Common Pitfalls and Caveats

Do not use test doses when initiating Septran in children—this practice is not evidence-based and delays appropriate therapy. 4

Concomitant use with methotrexate is not contraindicated, contrary to widespread belief. 4 NSAIDs and salicylates can be given concurrently in children with normal renal function. 4

Thrombocytopenia is associated with higher serum trimethoprim levels and longer treatment duration. 8 This is the most clinically significant adverse effect requiring monitoring.

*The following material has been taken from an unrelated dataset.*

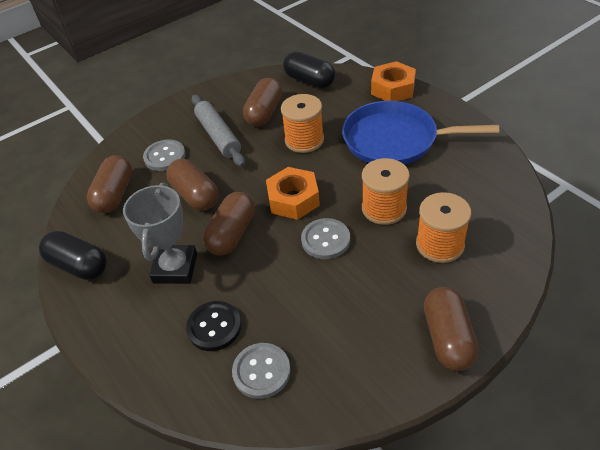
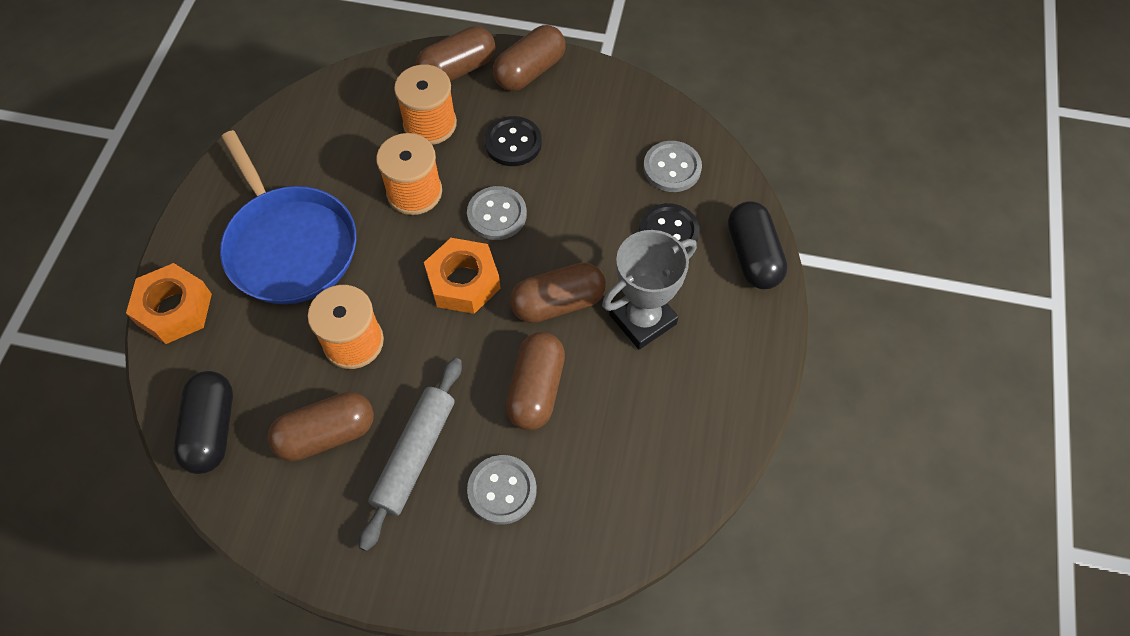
camera: 135 degrees left, 15 degrees up
(78, 266) = (725, 419): black capsule -> black capsule (753, 256)
(114, 194) = (609, 488): brown capsule -> brown capsule (457, 69)
(379, 283) = (513, 143): none -> black button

Transient neutropenia may occur but often resolves spontaneously without drug discontinuation. 7 However, if neutrophil count drops below 1,000/μL, consider temporary cessation.

Lower-than-recommended prophylactic doses (as low as two-thirds of CDC recommendations) have proven effective in preventing PCP in HIV-infected children, though this is not yet standard practice. 9 The currently recommended 150 mg/m²/day dose may exceed what is minimally necessary for prophylaxis.